Trophées d’armes et ustensiles des peuples du Sénégal. — Dessiné par J. Pelcoq à l’exposition des colonies françaises

Le commandement du fort avait été confié, heureusement, à un homme dont le nom doit également honorer le Sénégal, son berceau, et la France, sa patrie. Paul Holl était tout simplement un héros.

Prévoyant l’orage qui allait fondre sur lui, Paul Holl s’était empressé, dans les premiers mois de 1857, de lier au fort le tata indigène par une double enceinte de clayonnage et de terrassement.

Ces travaux étaient à peine terminés, lorsque, le 18 avril, quelques fuyards annoncèrent l’approche d’Al-Hadji.

Paul Holl demanda aussitôt à Sambala s’il persistait dans la résolution de résister énergiquement.

Sambala lui répondit :

« Kartoum, mon frère, a trahi ; l’ambition l’a fait l’ennemi de sa race : il a embrassé le parti de cet Al-Hadji… pour-moi, je serais déshonoré si j’hésitais à combattre ; je résisterai donc avec toi jusqu’à la mort.

« Mais nous avons ici, ajouta-t-il, une foule de Bambaras ; ces hommes ne m’inspirent aucune confiance ; prenez garde ! ils pourraient bien vous trahir ; ils fuient depuis longtemps devant Al-Hadji ; le nom seul de ce marabout les terrifie… vous devriez les chasser… »

Ancien fort de Richard-Toll, à cent vingt kilomètres de Saint-Louis. — Dessin de E. de Bérard d’après Nouveaux.

Paul Holl répugnait fortement à cette extrémité ; la générosité française lui commandait de ne pas livrer à une mort certaine ces malheureux suppliants : cependant la prudence lui commandait d’étudier leurs dispositions ; il les réunit donc en conférence publique et leur dit :

« Je ne veux autour de moi que des hommes décidés à combattre jusqu’à la mort : voyez ! il est temps encore de vous éloigner… mais s’il vous convient de rester, sachez-le bien et ne l’oubliez pas, une fois le siége commencé, je traiterai en ennemi, je briserai par le canon tous ceux qui manifesteront la moindre hésitation !!! »

Après un court moment de réflexion les Bambaras répondirent :

« Nous resterons ; nous avons confiance en toi ; nous savons que les Français ne manquent jamais à leur parole ; nous n’en dirions pas autant des Kassonkès ! nous saurons sil le faut, mourir ici… il y a trop longtemps déjà que nous sommes errants devant notre ennemi !!! »

Fort de Lampsar dans le Qualo, à vingt-quatre kilomètres de Saint-Louis. — Dessin de E. de Bérard d’après Nouveaux.

Paul Holl, voyant leur résolution, se décida à les garder et n’eut pas à s’en repentir.

Le même jour, dans la soirée, il apprit qu’Al-Hadji préparant l’escalade des murailles du fort, avait confié les échelles d’assaut aux plus fanatiques de sa troupe.

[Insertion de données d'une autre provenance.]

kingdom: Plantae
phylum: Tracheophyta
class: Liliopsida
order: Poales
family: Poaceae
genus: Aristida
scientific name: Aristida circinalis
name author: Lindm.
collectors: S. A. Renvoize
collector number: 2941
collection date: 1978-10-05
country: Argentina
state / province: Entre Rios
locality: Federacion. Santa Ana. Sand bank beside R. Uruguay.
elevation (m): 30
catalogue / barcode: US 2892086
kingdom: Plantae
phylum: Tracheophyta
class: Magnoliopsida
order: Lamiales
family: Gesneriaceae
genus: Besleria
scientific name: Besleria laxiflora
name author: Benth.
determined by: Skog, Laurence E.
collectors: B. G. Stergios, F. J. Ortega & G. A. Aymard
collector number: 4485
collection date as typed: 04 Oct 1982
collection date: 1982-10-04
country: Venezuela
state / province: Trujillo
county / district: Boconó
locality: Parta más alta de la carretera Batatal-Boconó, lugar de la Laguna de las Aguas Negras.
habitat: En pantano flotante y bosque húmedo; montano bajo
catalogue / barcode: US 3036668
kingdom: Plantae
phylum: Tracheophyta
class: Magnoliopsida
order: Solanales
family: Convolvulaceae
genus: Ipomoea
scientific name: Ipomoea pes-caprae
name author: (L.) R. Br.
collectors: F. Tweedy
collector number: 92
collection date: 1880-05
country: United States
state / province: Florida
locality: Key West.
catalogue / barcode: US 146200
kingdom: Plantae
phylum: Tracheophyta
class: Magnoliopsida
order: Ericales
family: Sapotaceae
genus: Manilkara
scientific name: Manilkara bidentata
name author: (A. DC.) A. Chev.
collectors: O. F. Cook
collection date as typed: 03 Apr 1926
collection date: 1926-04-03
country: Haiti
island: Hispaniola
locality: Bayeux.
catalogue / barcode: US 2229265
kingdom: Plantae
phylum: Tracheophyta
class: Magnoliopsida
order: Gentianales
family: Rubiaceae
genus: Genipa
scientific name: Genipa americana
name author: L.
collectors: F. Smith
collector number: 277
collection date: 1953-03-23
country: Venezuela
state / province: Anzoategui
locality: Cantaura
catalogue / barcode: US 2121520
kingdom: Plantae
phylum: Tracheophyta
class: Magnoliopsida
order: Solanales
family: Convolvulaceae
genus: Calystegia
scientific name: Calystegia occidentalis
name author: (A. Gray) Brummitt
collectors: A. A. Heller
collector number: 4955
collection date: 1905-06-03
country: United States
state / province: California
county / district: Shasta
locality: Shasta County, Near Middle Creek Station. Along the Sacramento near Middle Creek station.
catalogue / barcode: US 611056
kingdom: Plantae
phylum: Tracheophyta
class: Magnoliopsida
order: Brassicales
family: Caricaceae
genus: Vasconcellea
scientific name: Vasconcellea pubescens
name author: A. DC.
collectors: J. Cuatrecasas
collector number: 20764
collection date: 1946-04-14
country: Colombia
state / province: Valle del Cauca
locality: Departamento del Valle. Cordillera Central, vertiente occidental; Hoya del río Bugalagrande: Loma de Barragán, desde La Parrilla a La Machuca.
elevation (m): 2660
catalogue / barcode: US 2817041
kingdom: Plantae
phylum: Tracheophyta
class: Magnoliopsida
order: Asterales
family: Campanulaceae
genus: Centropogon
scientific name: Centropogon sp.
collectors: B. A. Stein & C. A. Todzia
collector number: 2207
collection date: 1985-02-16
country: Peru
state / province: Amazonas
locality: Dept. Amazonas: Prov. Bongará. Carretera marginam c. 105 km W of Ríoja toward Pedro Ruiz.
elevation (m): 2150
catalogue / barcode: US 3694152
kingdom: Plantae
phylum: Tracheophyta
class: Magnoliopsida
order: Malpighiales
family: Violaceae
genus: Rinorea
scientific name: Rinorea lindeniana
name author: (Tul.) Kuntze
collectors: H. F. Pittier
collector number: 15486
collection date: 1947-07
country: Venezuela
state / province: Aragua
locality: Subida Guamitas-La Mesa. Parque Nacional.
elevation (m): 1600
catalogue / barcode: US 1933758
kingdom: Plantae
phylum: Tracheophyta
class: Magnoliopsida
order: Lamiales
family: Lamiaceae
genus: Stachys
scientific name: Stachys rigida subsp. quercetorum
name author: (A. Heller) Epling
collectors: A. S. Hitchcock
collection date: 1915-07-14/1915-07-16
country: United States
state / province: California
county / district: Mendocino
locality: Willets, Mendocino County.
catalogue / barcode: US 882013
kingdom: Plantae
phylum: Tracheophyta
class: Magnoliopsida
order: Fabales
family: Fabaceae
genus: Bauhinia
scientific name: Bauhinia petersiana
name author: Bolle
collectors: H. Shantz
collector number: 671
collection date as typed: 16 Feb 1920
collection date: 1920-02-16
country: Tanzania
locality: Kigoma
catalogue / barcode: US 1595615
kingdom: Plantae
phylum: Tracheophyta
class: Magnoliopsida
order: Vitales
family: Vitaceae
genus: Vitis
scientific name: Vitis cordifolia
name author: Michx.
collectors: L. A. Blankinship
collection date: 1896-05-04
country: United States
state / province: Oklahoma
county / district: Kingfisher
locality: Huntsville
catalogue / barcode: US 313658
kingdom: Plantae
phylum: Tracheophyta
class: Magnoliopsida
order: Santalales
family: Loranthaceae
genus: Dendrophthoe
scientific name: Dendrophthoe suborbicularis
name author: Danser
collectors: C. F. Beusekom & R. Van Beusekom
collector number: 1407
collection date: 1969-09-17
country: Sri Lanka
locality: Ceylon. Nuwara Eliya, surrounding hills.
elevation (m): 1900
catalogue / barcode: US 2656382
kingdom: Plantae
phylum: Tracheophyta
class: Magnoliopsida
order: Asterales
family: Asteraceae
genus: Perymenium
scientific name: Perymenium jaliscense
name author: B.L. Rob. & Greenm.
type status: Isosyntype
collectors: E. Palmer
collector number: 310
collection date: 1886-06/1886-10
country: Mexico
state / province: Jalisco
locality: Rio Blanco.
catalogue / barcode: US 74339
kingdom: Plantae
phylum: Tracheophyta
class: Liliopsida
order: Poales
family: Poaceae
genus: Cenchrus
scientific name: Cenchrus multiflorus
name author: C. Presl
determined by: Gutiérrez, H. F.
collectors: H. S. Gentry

Prédications, promesses de jouissances infinies en ce monde et dans l’autre, tout avait été mis en œuvre par le prophète pour atteindre au but suprême de ses efforts : obtenir le triomphe dans une lutte qui allait décider de ses destinées. C’était, en effet, par la prise de Médine que se consacrerait définitivement ou se détruirait à tout jamais, il le sentait bien, la croyance à son apostolat.

En ce moment solennel la garnison régulière du fort se composait de soixante-quatre personnes : vingt-deux soldats noirs, trente-quatre laptots (matelots noirs), le secrétaire du commandant, M. Sacray, dont le concours fut des plus utiles ; deux artilleurs européens, trois soldats du quatrième régiment d’infanterie de la marine, et enfin le sergent Desplat, dont le nom mérite d’être conservé à côté de celui de son héroïque chef.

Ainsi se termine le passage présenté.